周りからは、トントンと包丁がまな板を叩く軽快な音と、食材を炒める香ばしい香りが漂う。
調理のお題は『地元にちなんだ料理』という、アバウトなものだったりする。
「ふ〜んふ〜んふ〜♪」
隣から聞こえてきた楽しそうな鼻歌に、朔良は思わず笑みがこぼれた。
鼻歌の少女の正体は、小柄な優等生――萌花だ。
小動物のような可愛らしい見た目と、少々抜けている性格のためか、朔良は萌花のことが放っておけないのだ。
そのため、何かと萌花の世話を焼いてしまいたくなるようで。
萌花の方を見ると、楽しそうに野菜を切っていた。
小さな紅葉のような手で包丁を握り、もう一方の手で軽く野菜を押さえているのだが……正直かなり危なっかしい。

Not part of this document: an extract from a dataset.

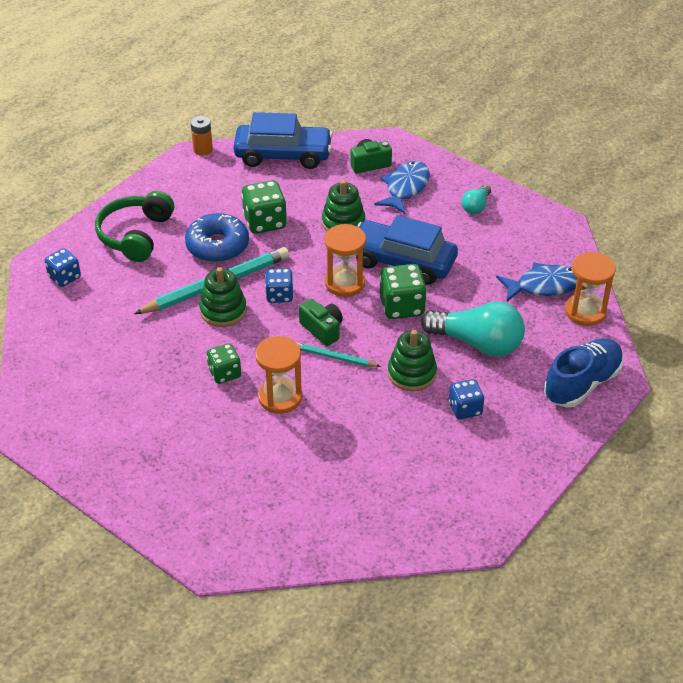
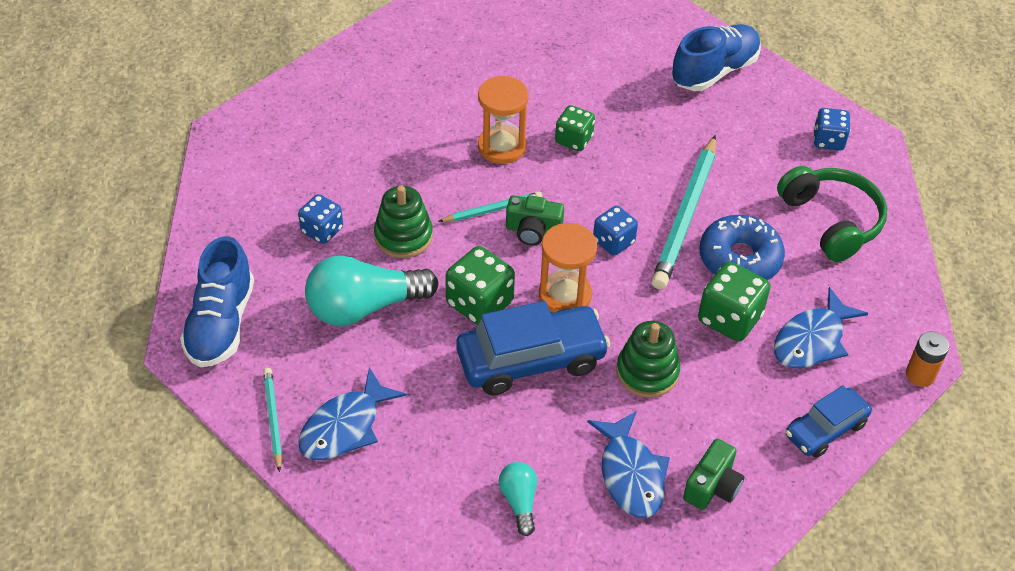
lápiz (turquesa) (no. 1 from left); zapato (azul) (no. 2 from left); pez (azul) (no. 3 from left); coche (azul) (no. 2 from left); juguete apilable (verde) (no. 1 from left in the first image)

今も、ぷるぷると小刻みに包丁をつかむ手が震えている。
その様子に、朔良はだんだん心配になってくる。
その時―――
「いっ!」
まな板の上に、赤い雫がぽたぽたと落ちる。
朔良の不安は見事に的中。
「大丈夫か!? 萌花、手出せ」
萌花の手をつかんだ朔良は、そのまま切れた箇所を指ごと自らの口に含んだ。
傷口から溢れた血が朔良の唾液と混ざり、喉を滑り落ちる。
指を切った痛みで涙目だった萌花は、その様子を見て恥ずかしそうに頬を染めて俯いた。
「……っと、もう止まったみたいだ」
萌花の指を口から離し、絆創膏を巻いていく。
「よし。これで大丈夫だな」
橙色の瞳に溜まった大粒の涙を拭き、頭をなでると嬉しそうに目を細める。
「姉御、その……ありがとうございます」
笑顔でお礼を言う萌花に、朔良は不覚にも一瞬ドキッとした。
姉御というのは、少し前から萌花につけられたあだ名である。
中学の頃もそう呼ばれていたことがあるため、そのあだ名で呼ばれたことに驚きはしなかった。
ただ、萌花にそう呼ばれたということにかなり驚愕した。
嫌ではないらしいが、少しこそばゆいようだ。
「別に……気にすんな」
だけど、今は。
可愛らしい萌花の、この笑顔をずっと見つめていたい、そう強く思ったのだった。